NCLAT (03.11.2020) in UCO Bank, vs. G. Ramachandran, RP M/s. Sai Regency Power Corporation Pvt. Ltd. [Company Appeal (AT) (Insolvency) No. 761 of 2020] held that  Once CIRP was initiated and Section 14 of IBC applied such adjustment by Appellant cannot be maintained. When CIRP was initiated, the Appellant Bank could not have adjusted the amounts as has been done in this matter.

 Facts of the case; Corporate Debtor had opened two FDRs with the Appellant Bank. Appellant bank sanctioned two car loans to the corporate debtor & two demand loans to group companies against the security of the said two FDR’s. 

Appellant Bank was required to refund Rs. 2,27,94,706/- which had been adjusted during CIRP by the Appellant Bank from Fixed Deposits of the Corporate Debtor M/s. Sai Regency Power Corporation Pvt. Ltd. against the outstanding amount in relation to vehicle loans and demand loans taken by group companies.

 

Excerpts of the order;

# 2. Heard Learned Counsel for the Appellant and the Learned Counsel for the Respondent.
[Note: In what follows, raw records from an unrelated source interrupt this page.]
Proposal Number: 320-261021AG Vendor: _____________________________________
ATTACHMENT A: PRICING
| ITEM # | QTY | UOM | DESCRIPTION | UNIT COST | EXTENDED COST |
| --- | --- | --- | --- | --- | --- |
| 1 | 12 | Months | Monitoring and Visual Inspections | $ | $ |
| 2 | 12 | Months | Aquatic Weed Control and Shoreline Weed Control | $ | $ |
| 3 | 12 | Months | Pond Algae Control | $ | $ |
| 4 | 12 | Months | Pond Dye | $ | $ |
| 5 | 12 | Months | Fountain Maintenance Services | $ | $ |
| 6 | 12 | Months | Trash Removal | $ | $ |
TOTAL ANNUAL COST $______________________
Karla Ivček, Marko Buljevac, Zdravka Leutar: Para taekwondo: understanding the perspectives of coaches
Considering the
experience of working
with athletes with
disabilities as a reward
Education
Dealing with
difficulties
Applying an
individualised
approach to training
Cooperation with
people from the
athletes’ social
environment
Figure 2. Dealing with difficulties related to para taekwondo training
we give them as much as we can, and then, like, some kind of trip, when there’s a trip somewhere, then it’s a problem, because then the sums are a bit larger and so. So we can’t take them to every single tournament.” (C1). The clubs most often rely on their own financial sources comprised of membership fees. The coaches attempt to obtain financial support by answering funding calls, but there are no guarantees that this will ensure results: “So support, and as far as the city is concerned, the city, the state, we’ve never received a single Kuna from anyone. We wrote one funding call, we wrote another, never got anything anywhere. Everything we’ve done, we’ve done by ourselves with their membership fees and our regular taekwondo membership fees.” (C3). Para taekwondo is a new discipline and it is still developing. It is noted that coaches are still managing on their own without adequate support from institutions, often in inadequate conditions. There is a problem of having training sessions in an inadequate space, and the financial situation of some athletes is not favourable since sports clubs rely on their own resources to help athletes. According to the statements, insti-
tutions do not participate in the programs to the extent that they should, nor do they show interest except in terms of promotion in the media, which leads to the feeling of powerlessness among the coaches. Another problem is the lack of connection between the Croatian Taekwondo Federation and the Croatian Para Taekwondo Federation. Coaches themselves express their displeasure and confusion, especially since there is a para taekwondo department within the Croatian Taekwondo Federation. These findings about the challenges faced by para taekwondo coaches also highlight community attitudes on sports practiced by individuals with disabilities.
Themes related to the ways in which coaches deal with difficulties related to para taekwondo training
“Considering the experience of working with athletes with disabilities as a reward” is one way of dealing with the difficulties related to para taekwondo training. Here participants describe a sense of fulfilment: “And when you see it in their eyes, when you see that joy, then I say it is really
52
Learned Counsel for the Appellant is submitting that the Respondent/Resolution Professional filed the Application before the Adjudicating Authority (NCLT, Special Bench, Chennai) having M.A. No. 39 of 2020 in IBA/92/2019 and claimed that the Appellant Bank was required to refund Rs. 2,27,94,706/- which had been adjusted during CIRP by the Appellant Bank from Fixed Deposits of the Corporate Debtor/M/s. Sai Regency Power Corporation Pvt. Ltd. against the outstanding amount in relation to vehicle loans and loans taken by group companies. The Learned Counsel submitted that the Adjudicating Authority has passed impugned order directing the Appellant to restore the credit to the Corporate Debtor’s account so as to facilitate the Resolution Plan. 


# 5. The Learned Counsel for the Appellant then states that the Corporate Debtor had opened two FDRs with the Appellant Bank and had approached for sanction of two car loans. The Appellant Bank had sanctioned the vehicle loans and the Company was regularly paying monthly instalments. It is stated that group companies of Corporate Debtor M/s. Kamang Dam Hydro Power Pvt. Ltd. and M/s. J.R. Power Pvt. Ltd. approached the Appellant Bank for sanction of demand loans for which the Corporate Debtor offered two FDRs as security. For the demand loans all the documents were submitted and executed by the Corporate Debtor in 2011. According to the Appellant in good faith the Bank sanctioned demand loans of Rs. 50,00,000/- to one of the group company by mane M/s. Kamang Dam Hydro Power Pvt. Ltd. and another demand loan to another Group company by name M/s. J.R. Power Pvt. Ltd. It is claimed that in good faith, the Appellant appropriated the amounts as the Appellant was secured creditor and could appropriate the FDs and set of amounts due. It is stated that the Appeal claims that the Appellant was not aware of the CIRP proceeding.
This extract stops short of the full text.